The big picture: To bring lower costs and better care to their employees and others, these companies will need to do more than deploy a modern technology overlay. They will have to better align payments and outcomes in health care across the board. If they accelerate this process, we will all benefit.

The problems: Our health care system is afraid of new technology, partially because of outdated ideas about how to pay for care that are layered into government programs. Consider the example of Type 1 diabetes — a chronic condition that affects more than 1.2 million Americans.

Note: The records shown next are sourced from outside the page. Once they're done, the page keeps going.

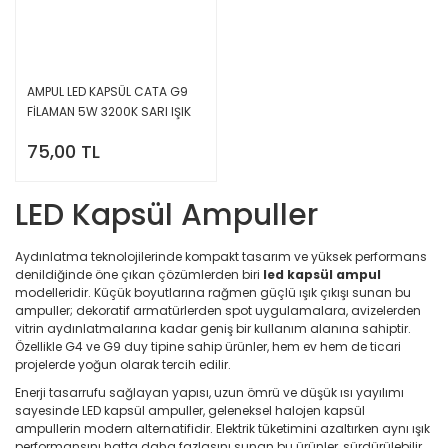
AMPUL LED KAPSÜL CATA G9
FİLAMAN 5W 3200K SARI IŞIK
CT-4221
75,00 TL
LED Kapsül Ampuller
Aydınlatma teknolojilerinde kompakt tasarım ve yüksek performans
denildiğinde öne çıkan çözümlerden biri
led kapsül ampul
modelleridir. Küçük boyutlarına rağmen güçlü ışık çıkışı sunan bu
ampuller; dekoratif armatürlerden spot uygulamalara, avizelerden
vitrin aydınlatmalarına kadar geniş bir kullanım alanına sahiptir.
Özellikle G4 ve G9 duy tipine sahip ürünler, hem ev hem de ticari
projelerde yoğun olarak tercih edilir.
Enerji tasarrufu sağlayan yapısı, uzun ömrü ve düşük ısı yayılımı
sayesinde LED kapsül ampuller, geleneksel halojen kapsül
ampullerin modern alternatifidir. Elektrik tüketimini azaltırken aynı ışık
performansını hatta daha fazlasını sunan bu ürünler, sürdürülebilir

  • New technology called continuous glucose monitoring, or CGM, uses a digital sensor to monitor patients’ blood-sugar levels throughout the day, without requiring them to draw blood.
  • CGM is even more effective when it pairs with analytic algorithms and a smartphone. Patients can share readings with a doctor in real time, or automatically alert loved ones in the case of an emergency. These are precisely the kind of technologies a company like Amazon should know how to leverage.
  • Because of old and often inflexible rules, Medicare won’t have anything to do with CGM if a smartphone is involved. The government doesn’t want to be in the business of paying for smartphones.
  • Private coverage has moved in the right direction on these challenges, but some patients worry — for legitimate reasons — about whether their plans will fully cover their costs.

But it’s not just about paying for new technology. We also need to pay for new expertise and approaches to care.

  • Right now, most of our health care system pays doctors for what they do, not what they achieve. Instead, payments should be based on long-term outcomes and factor in overlooked but critical parts of a doctor’s job, like time spent helping their patients learn to use these new technologies.

The bottom line: Amazon, Berkshire and JPMorgan are deep-pocketed companies whose executives have a track record of discovering value. But their leverage and creativity will only bring about widespread change if they address fundamental payment and regulatory issues that govern American healthcare.